ECLI:NL:CRVB:2016:1730
Centrale Raad van Beroep
- Hoger beroep
- N.J. van Vulpen-Grootjans
- C.H. Bangma
- M. Kraefft
- Rechtspraak.nl
Hoger beroep inzake functiewaardering en functieonderhoud bij het Ministerie van Buitenlandse Zaken
In deze zaak gaat het om een hoger beroep van appellant, werkzaam bij het Ministerie van Buitenlandse Zaken, tegen de uitspraak van de rechtbank Den Haag. Appellant heeft sinds 1985 bij het ministerie gewerkt en was van 2005 tot 2012 geplaatst op de ambassade in [naam land]. Hij heeft verzocht om een herwaardering van zijn functie, die door de minister was gewijzigd zonder functiewaardering. De minister heeft geweigerd om terug te komen op zijn eerdere besluit en heeft de functiewaardering vastgesteld op basis van de werkzaamheden die appellant heeft verricht. De rechtbank heeft het beroep van appellant ongegrond verklaard, waarop hij in hoger beroep is gegaan.

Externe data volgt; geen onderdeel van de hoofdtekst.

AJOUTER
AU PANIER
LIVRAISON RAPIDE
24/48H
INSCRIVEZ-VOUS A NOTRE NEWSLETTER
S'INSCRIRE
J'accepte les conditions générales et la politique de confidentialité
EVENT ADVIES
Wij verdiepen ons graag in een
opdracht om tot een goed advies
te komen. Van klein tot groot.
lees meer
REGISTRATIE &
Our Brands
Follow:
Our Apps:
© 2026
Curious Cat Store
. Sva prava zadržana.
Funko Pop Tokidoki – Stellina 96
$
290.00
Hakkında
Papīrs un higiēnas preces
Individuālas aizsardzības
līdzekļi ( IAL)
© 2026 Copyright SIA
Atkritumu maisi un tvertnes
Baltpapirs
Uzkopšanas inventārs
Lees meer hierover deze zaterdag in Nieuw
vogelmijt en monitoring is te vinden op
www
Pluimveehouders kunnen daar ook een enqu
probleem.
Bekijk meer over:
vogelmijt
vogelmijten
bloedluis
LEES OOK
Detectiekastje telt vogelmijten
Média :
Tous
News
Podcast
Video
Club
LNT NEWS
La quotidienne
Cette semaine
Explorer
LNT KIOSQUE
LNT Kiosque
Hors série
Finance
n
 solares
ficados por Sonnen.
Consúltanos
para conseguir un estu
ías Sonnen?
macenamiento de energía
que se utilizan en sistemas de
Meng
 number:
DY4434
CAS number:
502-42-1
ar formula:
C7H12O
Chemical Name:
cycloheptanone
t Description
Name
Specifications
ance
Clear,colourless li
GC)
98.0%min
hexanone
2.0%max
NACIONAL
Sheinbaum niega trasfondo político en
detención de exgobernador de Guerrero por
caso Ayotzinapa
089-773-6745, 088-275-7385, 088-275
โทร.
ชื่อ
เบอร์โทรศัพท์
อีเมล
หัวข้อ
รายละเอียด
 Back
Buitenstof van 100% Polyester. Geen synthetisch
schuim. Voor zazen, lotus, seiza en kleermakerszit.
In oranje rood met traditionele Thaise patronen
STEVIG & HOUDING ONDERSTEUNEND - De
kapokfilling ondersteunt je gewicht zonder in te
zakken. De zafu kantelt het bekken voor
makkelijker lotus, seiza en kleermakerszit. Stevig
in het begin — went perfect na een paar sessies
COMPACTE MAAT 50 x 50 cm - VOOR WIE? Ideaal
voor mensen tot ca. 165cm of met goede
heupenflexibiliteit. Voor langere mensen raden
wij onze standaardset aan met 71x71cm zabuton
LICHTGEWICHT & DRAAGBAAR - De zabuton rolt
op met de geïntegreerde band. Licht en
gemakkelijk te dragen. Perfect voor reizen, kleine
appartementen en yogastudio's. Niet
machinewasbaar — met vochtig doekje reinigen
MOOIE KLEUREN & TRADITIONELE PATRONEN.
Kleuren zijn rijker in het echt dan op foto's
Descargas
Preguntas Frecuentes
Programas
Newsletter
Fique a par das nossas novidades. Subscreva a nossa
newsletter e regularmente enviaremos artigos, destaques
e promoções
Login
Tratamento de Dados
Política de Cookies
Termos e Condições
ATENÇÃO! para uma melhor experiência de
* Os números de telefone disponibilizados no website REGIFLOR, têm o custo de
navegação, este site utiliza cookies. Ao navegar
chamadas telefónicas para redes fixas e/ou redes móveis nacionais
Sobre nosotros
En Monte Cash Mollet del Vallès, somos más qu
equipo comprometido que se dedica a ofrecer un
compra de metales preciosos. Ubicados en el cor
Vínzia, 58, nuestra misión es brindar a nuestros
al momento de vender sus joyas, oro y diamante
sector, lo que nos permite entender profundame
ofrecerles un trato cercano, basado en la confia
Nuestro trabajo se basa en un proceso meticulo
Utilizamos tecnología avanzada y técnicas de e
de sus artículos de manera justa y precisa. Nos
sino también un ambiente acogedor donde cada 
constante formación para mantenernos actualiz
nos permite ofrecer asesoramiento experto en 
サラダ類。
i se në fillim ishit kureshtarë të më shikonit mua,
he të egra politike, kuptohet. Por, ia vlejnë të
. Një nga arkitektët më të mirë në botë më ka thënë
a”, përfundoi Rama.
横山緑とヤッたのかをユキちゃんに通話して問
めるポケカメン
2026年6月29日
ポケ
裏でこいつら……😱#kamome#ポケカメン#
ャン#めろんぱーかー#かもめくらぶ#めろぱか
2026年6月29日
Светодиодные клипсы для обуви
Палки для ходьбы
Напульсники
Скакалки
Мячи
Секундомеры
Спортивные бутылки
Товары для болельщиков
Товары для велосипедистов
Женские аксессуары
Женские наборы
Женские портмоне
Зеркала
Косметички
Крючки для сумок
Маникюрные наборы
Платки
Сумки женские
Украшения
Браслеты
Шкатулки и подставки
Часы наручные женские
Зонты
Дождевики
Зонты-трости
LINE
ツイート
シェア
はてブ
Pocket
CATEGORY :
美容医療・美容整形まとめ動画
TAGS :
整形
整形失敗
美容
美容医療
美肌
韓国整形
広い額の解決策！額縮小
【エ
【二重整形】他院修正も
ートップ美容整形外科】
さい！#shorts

De Centrale Raad van Beroep heeft de zaak beoordeeld en vastgesteld dat appellant niet voldoende bewijs heeft geleverd voor zijn verzoek om functieonderhoud. De Raad oordeelt dat de functiebeschrijving van appellant niet wezenlijk afwijkt van de feitelijk opgedragen werkzaamheden. Appellant heeft geen concrete ICT-werkzaamheden kunnen noemen die niet in de functiebeschrijving zijn opgenomen. Daarnaast zijn er wezenlijke verschillen tussen de functiebeschrijving van appellant en die van vergelijkbare functies op andere posten, waardoor een beroep op het gelijkheidsbeginsel niet kan slagen.
De Raad concludeert dat het hoger beroep niet slaagt en bevestigt de uitspraak van de rechtbank. Er is geen aanleiding voor een veroordeling in de proceskosten.